Em Mallorca, médicos locais concluíram que ele sofria de tuberculose pulmonar, em seguida, Chopin retirou-se para Paris, onde seus médicos, utilizando o recém inventado estetoscópio, discordaram de tal diagnóstico.
Chopin apresentou também sintomas de puberdade atrasada, e aos 22 anos de idade, ele escreveu “Em um lado há suíças, no outro simplesmente não vai nascer”(Kubba, YOUNG, 1998). Além disso, o pianista nunca chegou a gerar crianças, o que nos leva a crer numa possível infertilidade.
De acordo com George Sand, com quem Chopin manteve um relacionamento duradouro, ele por vezes apresentava dores abdominais e diarréias recorrentes, especialmente após comer carne de porco e outros alimentos gordurosos. (O'Shea, 1998).
No outono de 1849, sua saúde deteriorou-se ainda mais, sua respiração tornou-se intensamente penosa, acompanhada por exacerbadas crises de tosse. Chopin morreu em 17 de outubro de 1849, aos 39 anos de idade. Seu corpo foi enterrado no cemitério Pere Lachaise. Satisfazendo a vontade do músico, o "Requiem" de Mozart foi executado durante o funeral.
O atestado de óbito menciona tuberculose, mas uma autópsia realizada posteriormente pelo memorável patologista francês, Dr. Jean Baptiste Cruveilhier, declarou que tuberculose não foi encontrada nos pulmões nem em outros lugares. O médico afirmou nunca ter visto as mudanças patológicas observadas nos pulmões de Chopin.

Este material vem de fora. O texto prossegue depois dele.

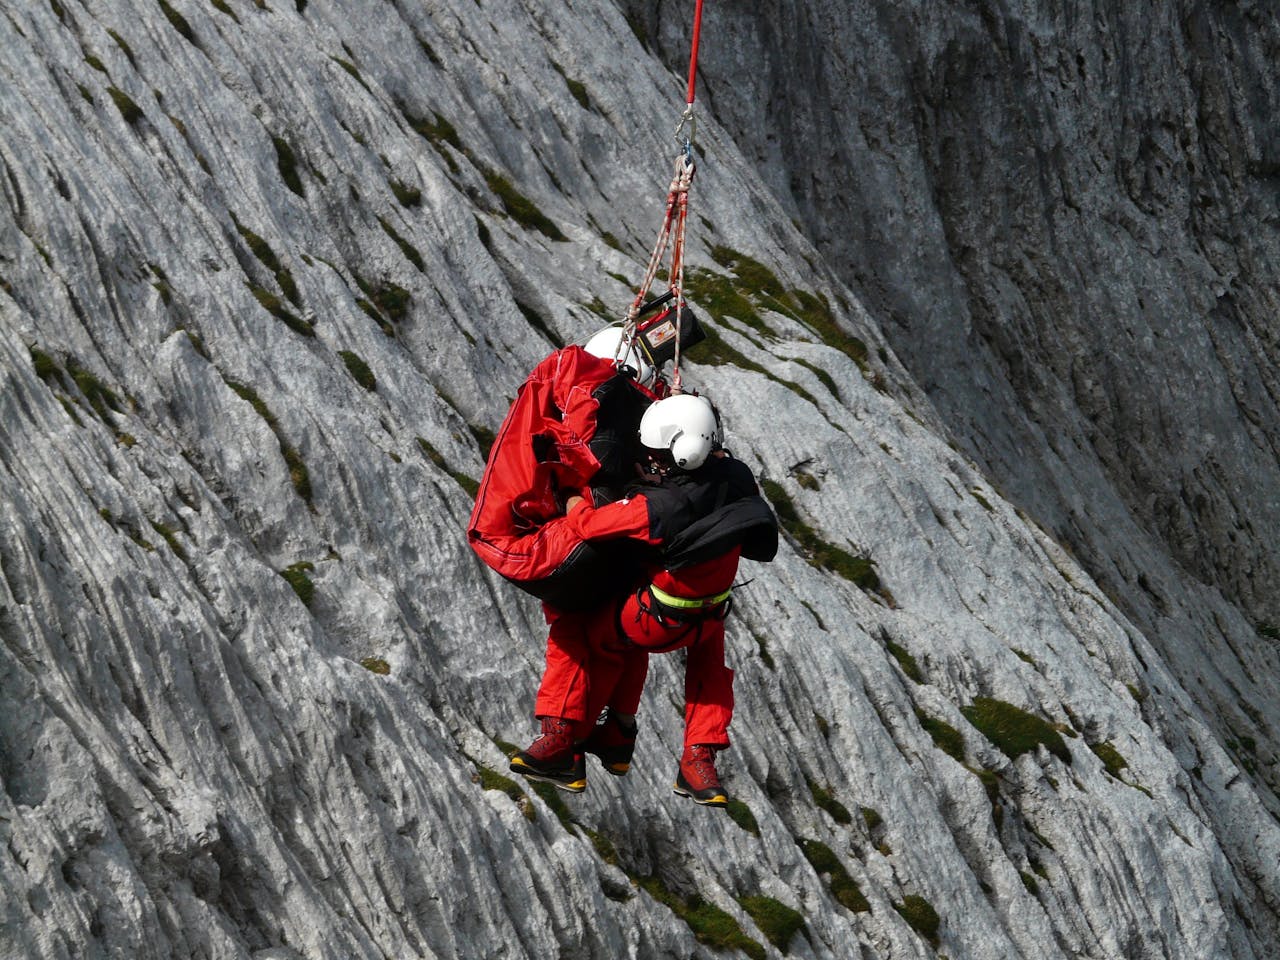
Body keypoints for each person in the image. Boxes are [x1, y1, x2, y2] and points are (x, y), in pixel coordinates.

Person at [509, 393, 778, 805]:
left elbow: (589, 525)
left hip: (654, 621)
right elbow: (699, 469)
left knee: (577, 629)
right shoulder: (736, 476)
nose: (651, 461)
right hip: (709, 616)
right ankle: (696, 760)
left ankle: (563, 740)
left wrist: (572, 493)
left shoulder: (658, 509)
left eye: (657, 455)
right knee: (707, 671)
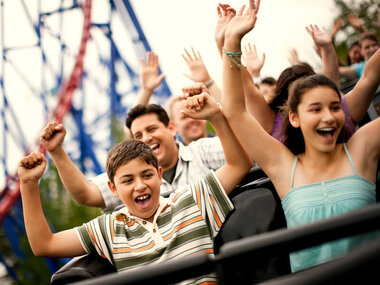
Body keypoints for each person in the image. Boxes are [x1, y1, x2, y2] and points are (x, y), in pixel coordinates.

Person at [19, 90, 251, 284]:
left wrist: (216, 117)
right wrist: (29, 184)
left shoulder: (192, 200)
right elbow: (43, 244)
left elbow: (239, 163)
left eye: (147, 175)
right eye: (128, 181)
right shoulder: (110, 228)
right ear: (113, 188)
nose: (140, 186)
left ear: (159, 175)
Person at [220, 0, 380, 272]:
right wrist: (232, 40)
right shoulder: (283, 166)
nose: (328, 117)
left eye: (334, 107)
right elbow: (235, 111)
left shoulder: (362, 149)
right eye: (315, 109)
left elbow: (373, 73)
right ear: (293, 118)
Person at [40, 88, 227, 213]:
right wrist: (57, 152)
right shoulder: (130, 178)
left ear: (171, 128)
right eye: (138, 136)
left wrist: (215, 113)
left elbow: (243, 152)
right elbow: (85, 193)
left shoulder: (201, 152)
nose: (146, 138)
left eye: (152, 129)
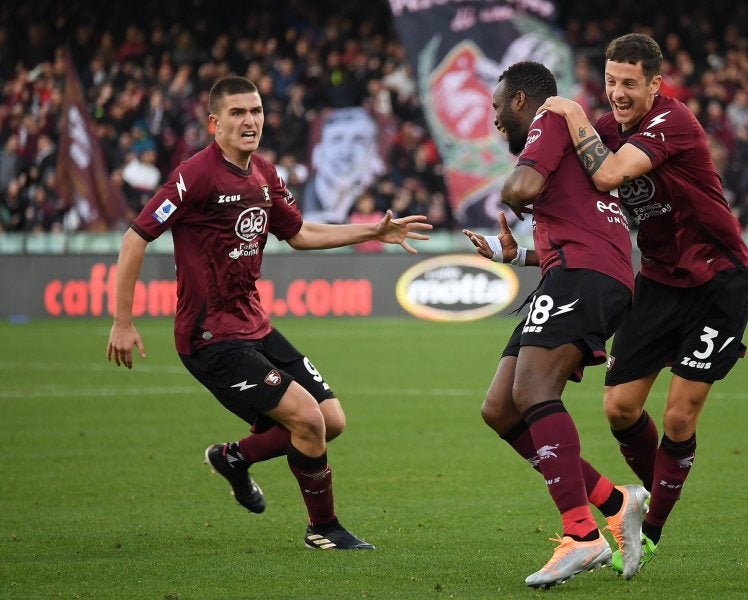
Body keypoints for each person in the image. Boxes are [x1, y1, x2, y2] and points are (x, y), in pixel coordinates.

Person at [106, 76, 431, 550]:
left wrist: (370, 232)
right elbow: (136, 236)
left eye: (255, 111)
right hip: (210, 337)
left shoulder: (266, 174)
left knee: (331, 421)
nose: (250, 121)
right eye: (238, 113)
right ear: (215, 123)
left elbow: (298, 233)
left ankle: (234, 458)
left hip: (255, 326)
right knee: (307, 422)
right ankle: (323, 528)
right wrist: (122, 320)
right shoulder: (193, 176)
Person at [527, 33, 748, 575]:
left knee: (679, 414)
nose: (619, 93)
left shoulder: (673, 123)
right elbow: (574, 192)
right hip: (658, 282)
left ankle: (649, 534)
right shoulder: (604, 129)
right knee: (619, 408)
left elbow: (605, 174)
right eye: (610, 82)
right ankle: (641, 502)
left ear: (655, 83)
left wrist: (570, 111)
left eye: (630, 83)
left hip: (718, 281)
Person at [463, 61, 648, 589]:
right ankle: (616, 502)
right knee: (500, 408)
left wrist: (510, 191)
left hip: (585, 277)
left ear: (520, 100)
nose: (496, 119)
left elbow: (521, 187)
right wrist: (515, 254)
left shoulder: (549, 119)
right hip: (571, 274)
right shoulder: (566, 144)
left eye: (498, 108)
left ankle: (581, 536)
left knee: (534, 390)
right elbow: (573, 219)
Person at [302, 107, 386, 224]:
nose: (346, 152)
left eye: (359, 141)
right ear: (318, 152)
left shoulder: (376, 197)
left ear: (373, 152)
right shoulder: (294, 195)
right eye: (336, 139)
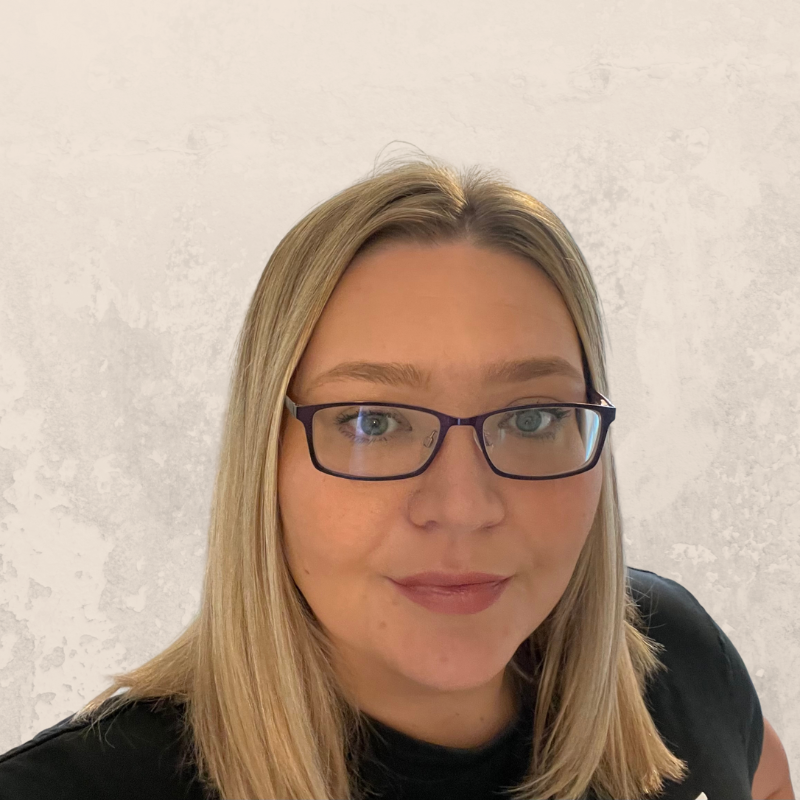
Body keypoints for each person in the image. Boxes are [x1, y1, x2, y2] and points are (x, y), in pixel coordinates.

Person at [0, 154, 793, 800]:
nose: (463, 506)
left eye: (530, 418)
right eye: (373, 423)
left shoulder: (671, 654)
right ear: (264, 459)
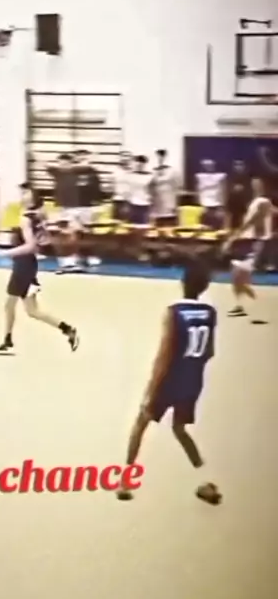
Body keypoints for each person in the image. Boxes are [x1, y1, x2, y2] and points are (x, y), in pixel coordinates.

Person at [118, 257, 221, 505]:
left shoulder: (174, 312)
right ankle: (206, 478)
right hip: (193, 379)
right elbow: (209, 352)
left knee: (141, 423)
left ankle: (125, 481)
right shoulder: (210, 313)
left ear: (182, 282)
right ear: (205, 286)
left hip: (170, 379)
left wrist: (150, 388)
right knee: (180, 428)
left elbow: (164, 355)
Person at [0, 183, 79, 355]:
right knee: (32, 310)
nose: (22, 196)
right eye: (22, 193)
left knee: (10, 304)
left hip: (23, 265)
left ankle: (8, 341)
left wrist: (6, 253)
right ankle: (68, 329)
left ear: (32, 197)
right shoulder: (36, 217)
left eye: (26, 193)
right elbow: (44, 240)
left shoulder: (26, 219)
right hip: (28, 265)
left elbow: (31, 246)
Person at [222, 177, 275, 322]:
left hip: (256, 242)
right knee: (237, 276)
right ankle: (241, 306)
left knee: (240, 276)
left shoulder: (263, 201)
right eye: (253, 184)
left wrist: (235, 236)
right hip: (249, 241)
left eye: (258, 184)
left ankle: (260, 307)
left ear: (263, 187)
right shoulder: (257, 202)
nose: (255, 187)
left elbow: (256, 220)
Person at [151, 149, 179, 226]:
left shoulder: (172, 170)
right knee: (158, 222)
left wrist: (175, 203)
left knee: (169, 221)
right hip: (158, 201)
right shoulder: (153, 171)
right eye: (158, 156)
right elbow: (151, 186)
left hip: (169, 199)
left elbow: (176, 186)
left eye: (162, 156)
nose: (160, 159)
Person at [195, 159, 226, 229]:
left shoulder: (221, 176)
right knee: (204, 222)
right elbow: (197, 189)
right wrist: (198, 201)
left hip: (217, 202)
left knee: (218, 221)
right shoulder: (199, 176)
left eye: (210, 165)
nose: (208, 167)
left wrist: (223, 203)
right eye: (206, 165)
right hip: (204, 202)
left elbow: (224, 189)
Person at [224, 159, 251, 232]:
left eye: (240, 165)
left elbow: (250, 189)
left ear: (244, 166)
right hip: (232, 200)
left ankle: (243, 232)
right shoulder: (229, 177)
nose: (238, 167)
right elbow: (226, 189)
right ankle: (227, 231)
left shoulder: (248, 177)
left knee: (244, 216)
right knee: (229, 217)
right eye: (236, 165)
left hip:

Acredita-se que Chopin foi vítima de mucoviscidose, uma doença hereditária de secreção mucosa alterada, descrita primeiramente em 1932, originada por uma mutação no cromossoma 7, que impede a absorção de oxigênio nos pulmões e estimula o crescimento de bactérias causadoras de pneumonia. A manifestação mais grave da doença genética é chamada de fibrose cística, tal diagnóstico justificaria a o comprometimento gastrointestinal do músico, bem como os sintomas pulmonares, a infertilidade e a puberdade atrasada.
Além disso, os argumentos de fundo genético dos problemas de saúde de Frederic Chopin apontam em favor da fibrose cística. Em primeiro lugar, sua história familiar mostra que duas das suas três irmãs tinham queixas semelhantes e morreram prematuramente. Em segundo lugar, os três membros da família (F. Chopin e seus dois irmãos) tinham sintomas multiorgânicos progressivos que começaram na infância e não foram iniciados por qualquer causa conhecida.
Outra fato que nos leva a aventar que a afecção em questão se trata de fibrose cística é o "tórax em barril", característico da doença, e que pode ser visto claramente numa caricatura feita do compositor no ano de 1844:
Caricatura feita em 1844 mostra um tórax em barril e os membros finos de Chopin; M. MaurvoisA fibrose cística parece ser a única hipótese diagnóstica que explica todas as queixas de Chopin, porém, não há conclusões definitivas nesta enunciação. A análise genética do DNA do coração de Chopin, que se encontra em Varsóvia, poderia nos esclarecer essa dúvida, mas as entidades polacas ainda não autorizaram o exame.
O nome de Chopin evoca a imagem de um artista sentimental, um dos gigantes do período musical romântico. Sua música tornou-se um símbolo de sua tragédia pessoal e, por vezes, um protesto contra as restrições que a doença crônica o infligia. Cientistas seguem tentando revelar o segredo etiogênico da moléstia padecida pelo espetacular compositor durante a maior parte de sua vida, e é possivelmente em seu nobre coração que, se permitido, encontrarão a resposta.
REFERÊNCIAS:
KUBBA A.K., YOUNG M.A. (1998). The long suffering of Frédéric Chopin. Chest 113:210-216.
O’SHEA J.G. (1987). Was Frédéric Chopin’s illness actually cystic fibrosis? Med. J. Aust.147: 586-589.
Niecks F. Frederick Chopin: as a man and a musician. 2nd ed.London: Novello, Ewer, & Co., 1890;(vol 2)277-328
O’SHEA J.G. (1998). Muzyka i medycyna. [Music and medicine]. Polskie Wydawnictwo Muzyczne: 183-200.